Every interesting code Vonasi. I have one question. It seems, that it only works in the weekly time unit. I am not a big coder like you, so i ask myself, if it is possible, that this indicator works with shorter time units like one day or one hour. What should be changed in the code?
The code resets at the start of a year and then stores data for the last 20 sets of 53 bars so it will not work on other time periods. It was purely written to try to see if their is any benefit in using rolling weekly seasonality as a filter. Personally I cannot see how testing for seasonality in faster time periods than a week would be of much use in trading any way.
Amazing work !! Thanks !
No problem pableitor – I’m glad you like it.

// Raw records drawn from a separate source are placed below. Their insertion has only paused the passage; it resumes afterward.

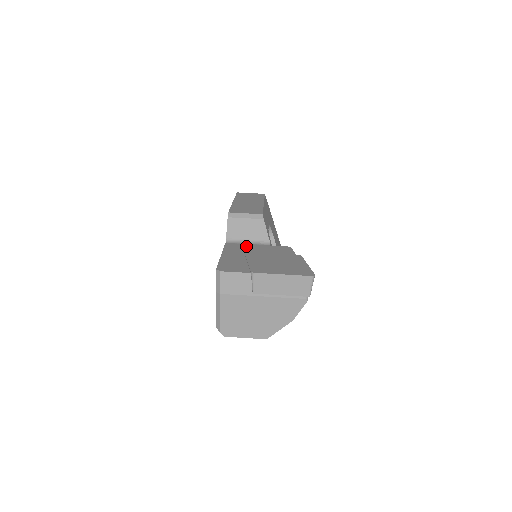
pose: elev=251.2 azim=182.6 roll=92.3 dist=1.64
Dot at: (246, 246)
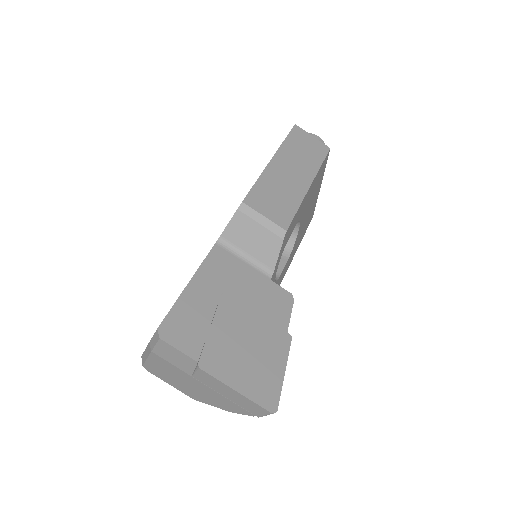
Dot at: (237, 268)
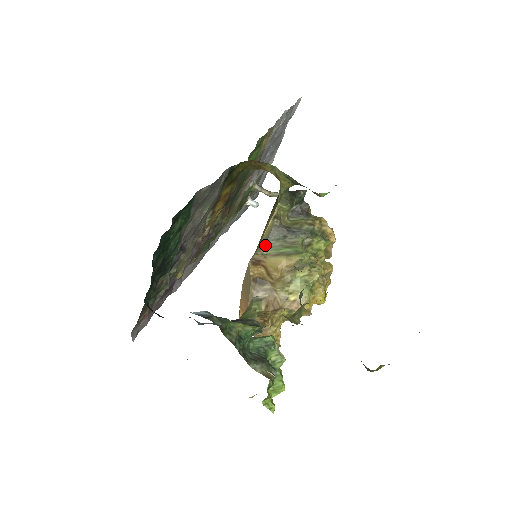
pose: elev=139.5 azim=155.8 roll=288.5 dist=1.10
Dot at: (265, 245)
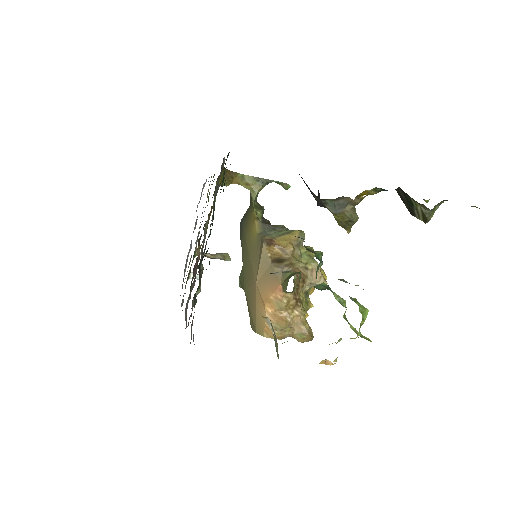
Dot at: (265, 234)
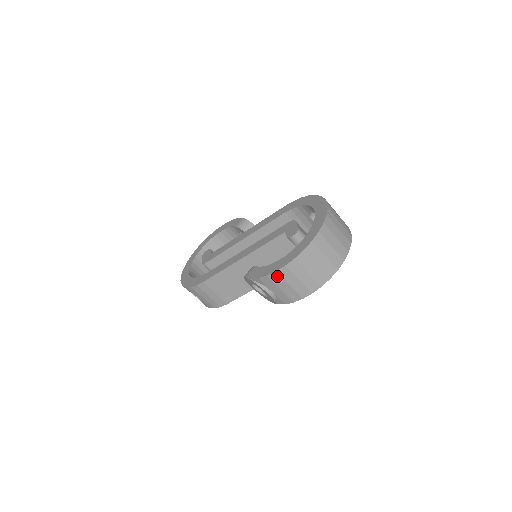
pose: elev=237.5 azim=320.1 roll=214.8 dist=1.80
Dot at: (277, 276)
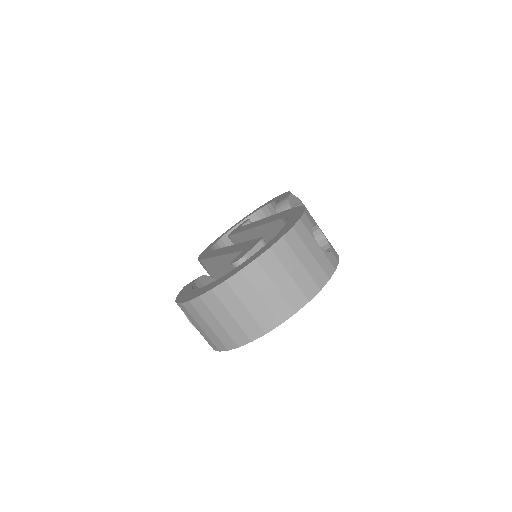
Dot at: (181, 309)
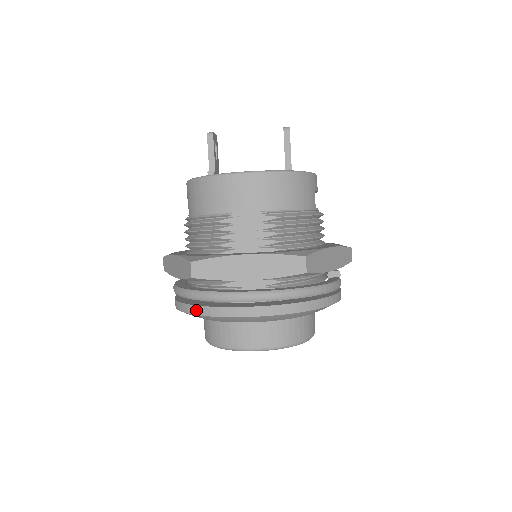
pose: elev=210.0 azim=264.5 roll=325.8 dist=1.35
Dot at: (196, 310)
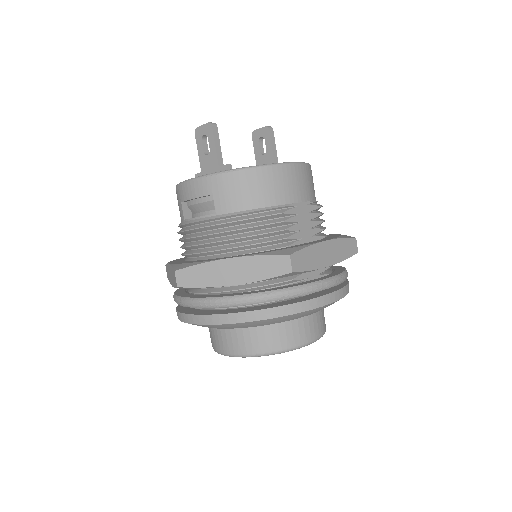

Hi Vonasi, I was checking a few random weeks with your indicator and sometimes it seems to be wrong. For instance the SP500 on a 5 year lookback period on w41 2018 gives an 80% up probability but w41 was up on 2013, 15 &17 and down on 2014 & 16 which means the result should be 60% on w41 doesnt it ?
I have not checked your query on a chart but my guess is that you are reading the indicator incorrectly. If it is 2018 and you want to know how this week performed in the last 5 years in week 41 then you have to look at the result under week 41 2017. If week 41 2018 has closed out then the result under it will be calculated using 2014 to 2018 inclusive. I’m guessing then that 2018 was an up week giving you your 80% as 2014 would be the only down week in that data set.